Notice the recursion here, we will keep calling merge sort until we hit a base case. The base case is when we have an array of size 1 or lower, in which case it is already sorted so we return it back. The key here is then, when it is returned to the caller, Merge can be called confidently with two sorted sub-arrays.

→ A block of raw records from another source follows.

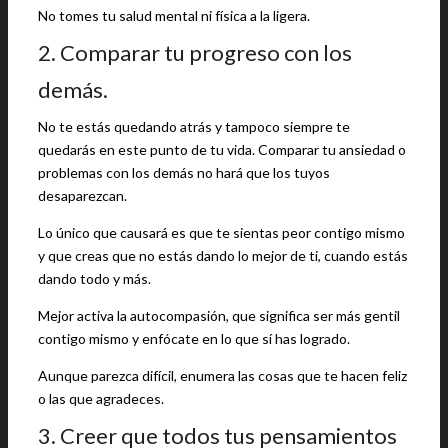
No tomes tu salud mental ni física a la ligera.
2. Comparar tu progreso con los
demás.
No te estás quedando atrás y tampoco siempre te
quedarás en este punto de tu vida. Comparar tu ansiedad o
problemas con los demás no hará que los tuyos
desaparezcan.
Lo único que causará es que te sientas peor contigo mismo
y que creas que no estás dando lo mejor de ti, cuando estás
dando todo y más.
Mejor activa la autocompasión, que significa ser más gentil
contigo mismo y enfócate en lo que sí has logrado.
Aunque parezca difícil, enumera las cosas que te hacen feliz
o las que agradeces.
3. Creer que todos tus pensamientos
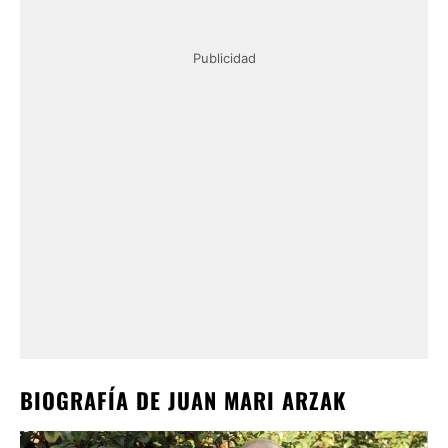
Publicidad
BIOGRAFÍA DE JUAN MARI ARZAK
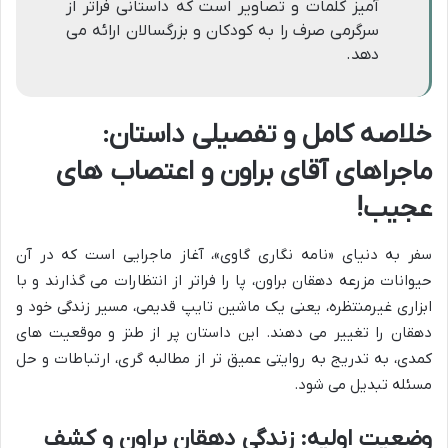
آمیز کلمات و تصاویر است که داستانی فراتر از
سرگرمی صرف را به کودکان و بزرگسالان ارائه می
دهد.
خلاصه کامل و تفصیلی داستان:
ماجراهای آقای براون و اعتصاب های
عجیب!
سفر به دنیای «نامه نگاری گاوی»، آغاز ماجرایی است که در آن
حیوانات مزرعه دهقان براون، پا را فراتر از انتظارات می گذارند و با
ابزاری غیرمنتظره، یعنی یک ماشین تایپ قدیمی، مسیر زندگی خود و
دهقان را تغییر می دهند. این داستان پر از طنز و موقعیت های
کمدی، به تدریج به روایتی عمیق تر از مطالبه گری، ارتباطات و حل
مسئله تبدیل می شود.
وضعیت اولیه: زندگی دهقان براون و کشف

Now let’s analyze the running time \(T(n)\) of merge sort. Since this is a recursive procedure it can get funky. So let’s first go over how to analyze recursive procedures. We can often describe the running time of recursive procedures using a recurrence equation – this “describes the running time on a problem in terms of the running time on smaller inputs”. For example, consider if we had an array of size \(n = 8\). Merge sort will (initially) divide this into \(a = 2\) subproblems, each with an array of size 4 (or more important, 1/\(b = 2\) of the size of the original array). Each sub problem is going to take 8 * 1/2 = 4 steps to solve, or more generically \(\frac{n}{b}\) steps. And since we have \(a\) subproblems, it will take \(a * \frac{n}{b}\) steps. That is the time to conquer, suppose the time to divide is \(D(n)\) and the time to combine is \(C(n)\).
\[ T(n) = \begin{cases} \Theta (1) & \text{if } n \leq c \\ a T ( \frac{n}{b} ) + D(n) + C(n) & \text{otherwise} \end{cases} \]
Where \(c\) is some constant, so we say it is constant time if \(n \leq c\).
Ok, now we can actually analyze the running time \(T(n)\) of merge sort. Dividing is constant time so we say it is \(\Theta (1)\) (since really you just have to find the middle of the list, aka division which is an atomic operation). Combining we say is \(\Theta (n)\) although. If we then combine the Combining and Dividing phases we say it is \(\Theta (n)\) (the constant goes away). Let us recognize that two subproblems each of size \(\frac{n}{2}\) will contribute \(2T(\frac{n}{2})\) to the running time. So, the running time is this:
\[ T(n) = \begin{cases} \Theta (1) & \text{if } n = 1 \\ 2T(\frac{n}{2}) + \Theta (n) & \text{if } n > 1 \end{cases} \]
This is actually all we need. In Chapter 4 a ‘master theorem’ is covered which can show this recurrence relation is \(\Theta (n log n)\). We can understand this intuitively though using a recursion tree (epic), which is shown in the book.
Simply put, the recursion tree will have a height of \(log n + 1\) with each level contributing a cost \(cn\). How? This is because we keep on diving our subproblems in halves, until our \(n\) is 1. Or more formally put, \(\frac{n}{2^{x}} = 1\), where \(x\) would be the height. So lets solve for \(x\):
\[ \frac{n}{2^{x}} = 1 \]
\[ n = 2^{x} \]
\[ log_{2} (n) = x \]
So now we understand that the amount of divisions will be \(log_{2} (n)\). In this case, the amount of divisions down any path is the same since we equally distribute load across our subproblems, so we can say that the amount of divisions down any path is the ‘longest’ path down. The amount of divisions corresponds to the height - 1 because we have to include the top, thus the height is \(log n + 1\).
So now that we understand why the height is \(log n + 1\), this means that the cost comes out to be \(cn (log n + 1)\) or \(cn log n + cn\). And we only care about the order growth, so this translates to \(\Theta (n log n)\)!